▶ _EXTRACTED RECORDS_:
.....

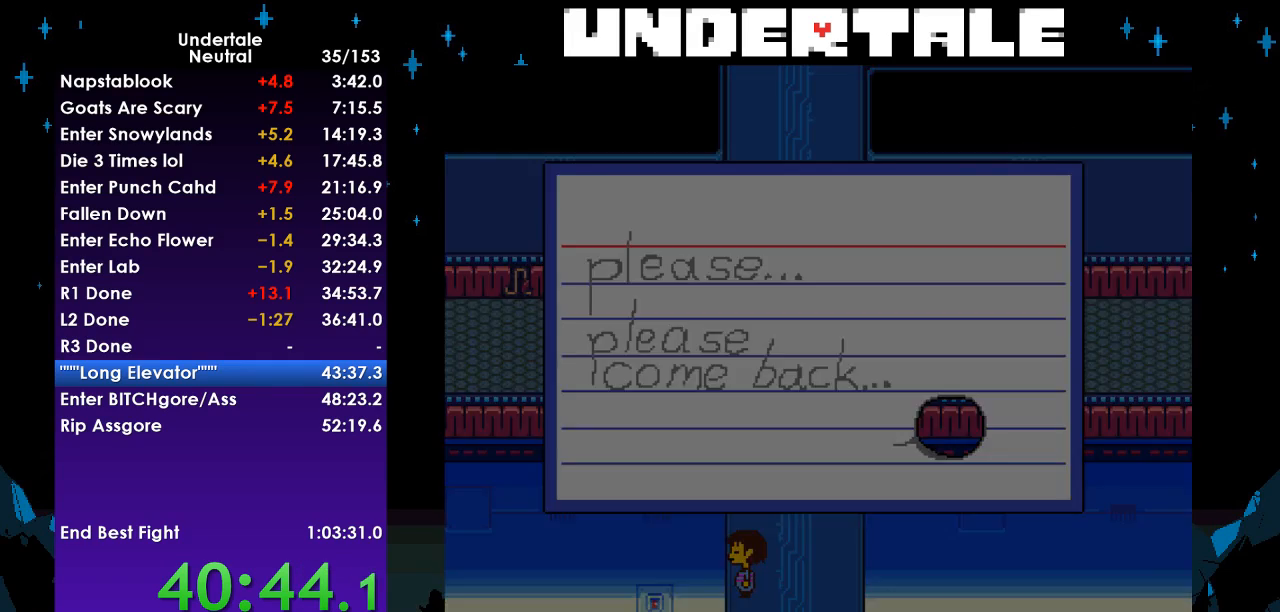
{"keys": ["left"], "events": [[33, "z", "up"], [100, "z", "down"], [167, "z", "up"], [200, "left", "down"]]}
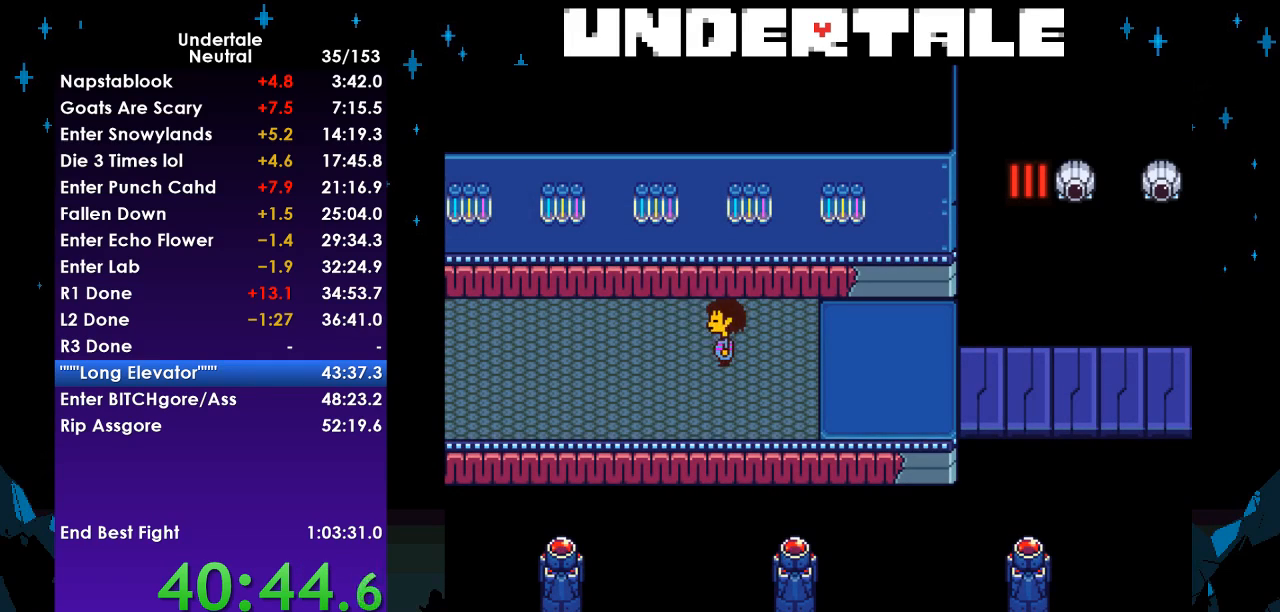
{"keys": ["left", "up"], "events": [[67, "up", "down"]]}
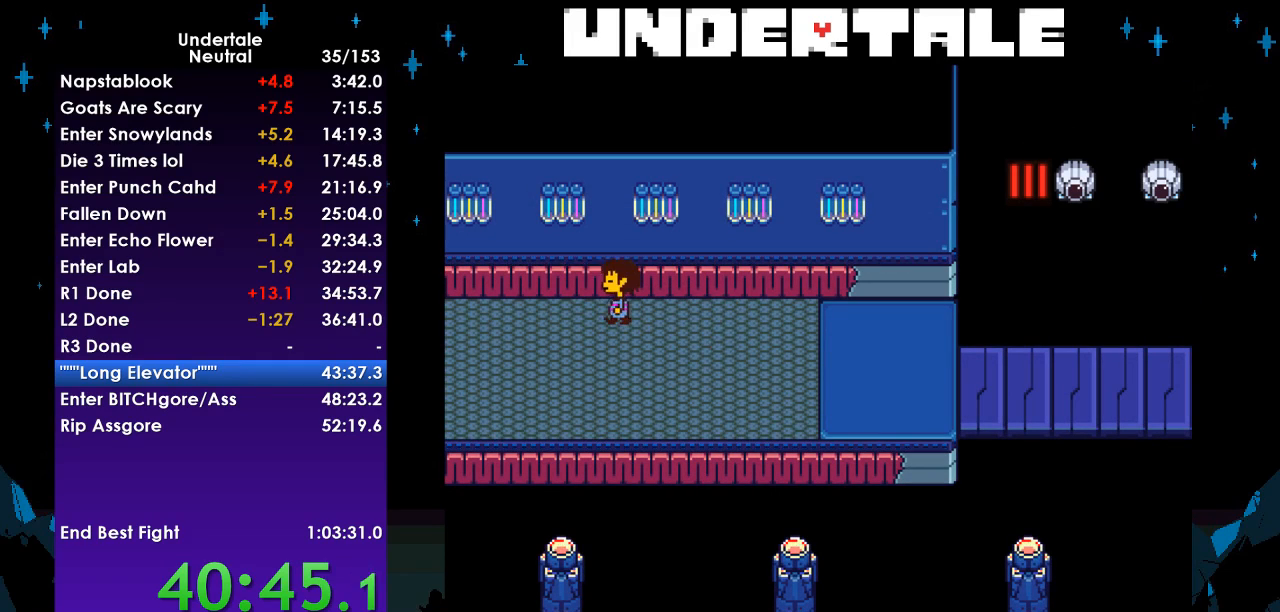
{"keys": ["left", "up"], "events": []}
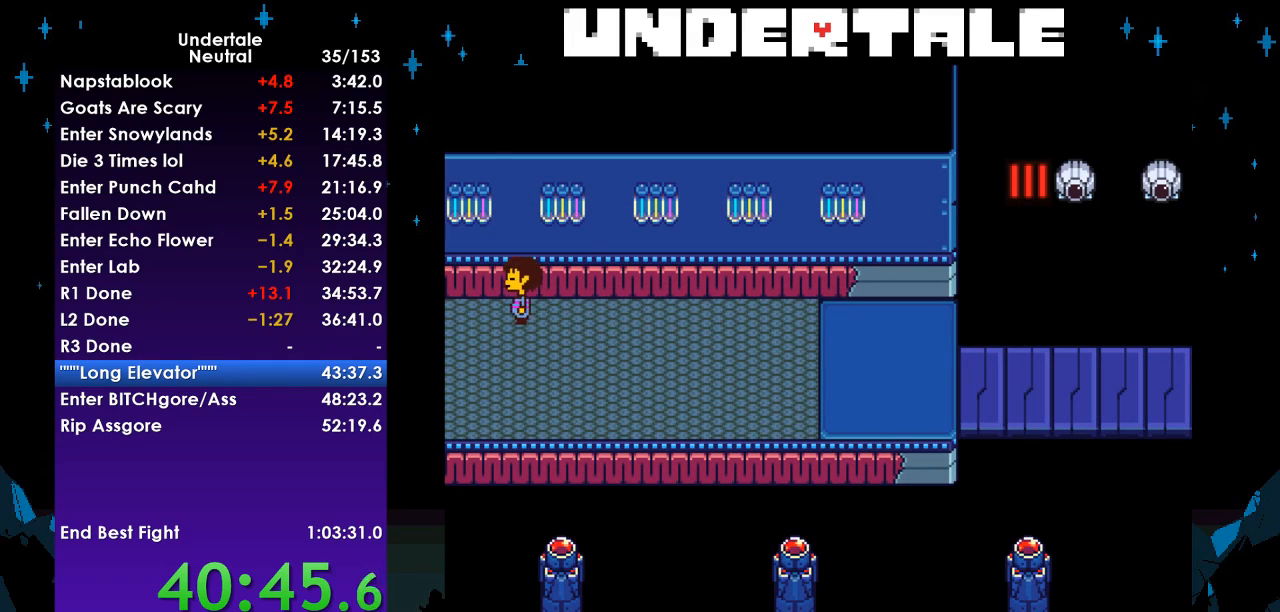
{"keys": ["left", "up"], "events": [[33, "left", "up"], [267, "c", "down"], [300, "c", "up"], [300, "left", "down"], [400, "z", "down"], [433, "z", "up"]]}
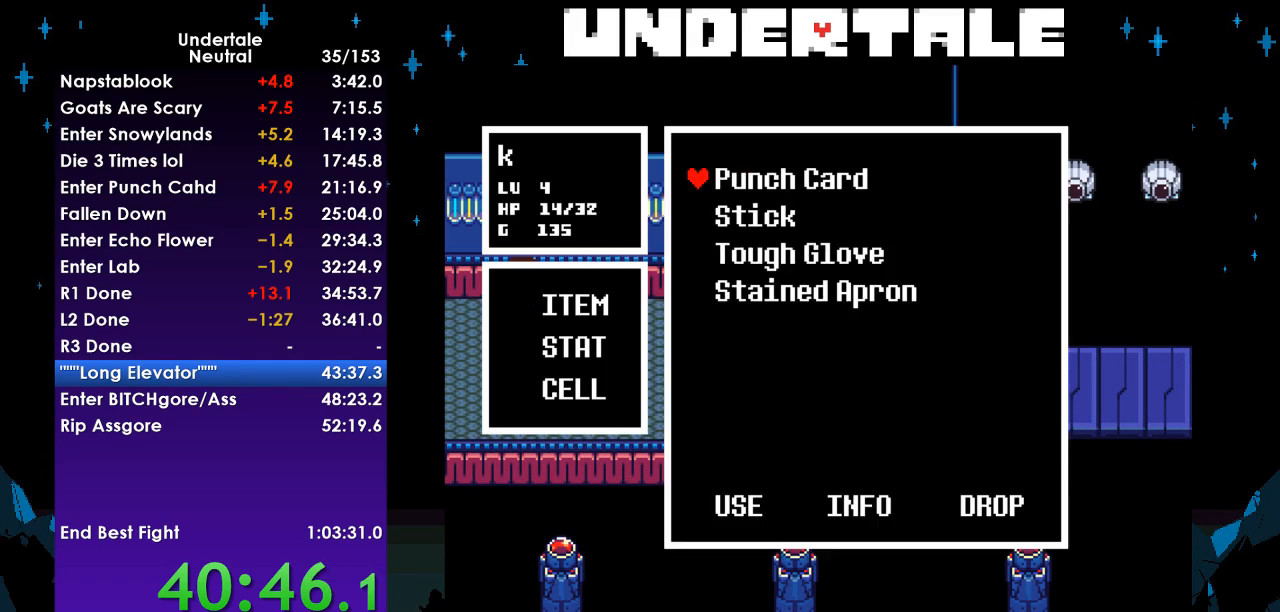
{"keys": [], "events": [[33, "z", "down"], [67, "z", "up"], [167, "z", "down"], [233, "z", "up"], [267, "left", "up"], [267, "up", "up"], [267, "z", "down"], [367, "z", "up"], [467, "z", "down"], [500, "z", "up"]]}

.....

▶ _EXERCISE_: For each record above, write out its text exactly and skip any picture.

▶ _RESULT_:
{"keys": ["left"], "events": [[33, "z", "up"], [100, "z", "down"], [167, "z", "up"], [200, "left", "down"]]}
{"keys": ["left", "up"], "events": [[67, "up", "down"]]}
{"keys": ["left", "up"], "events": []}
{"keys": ["left", "up"], "events": [[33, "left", "up"], [267, "c", "down"], [300, "c", "up"], [300, "left", "down"], [400, "z", "down"], [433, "z", "up"]]}
{"keys": [], "events": [[33, "z", "down"], [67, "z", "up"], [167, "z", "down"], [233, "z", "up"], [267, "left", "up"], [267, "up", "up"], [267, "z", "down"], [367, "z", "up"], [467, "z", "down"], [500, "z", "up"]]}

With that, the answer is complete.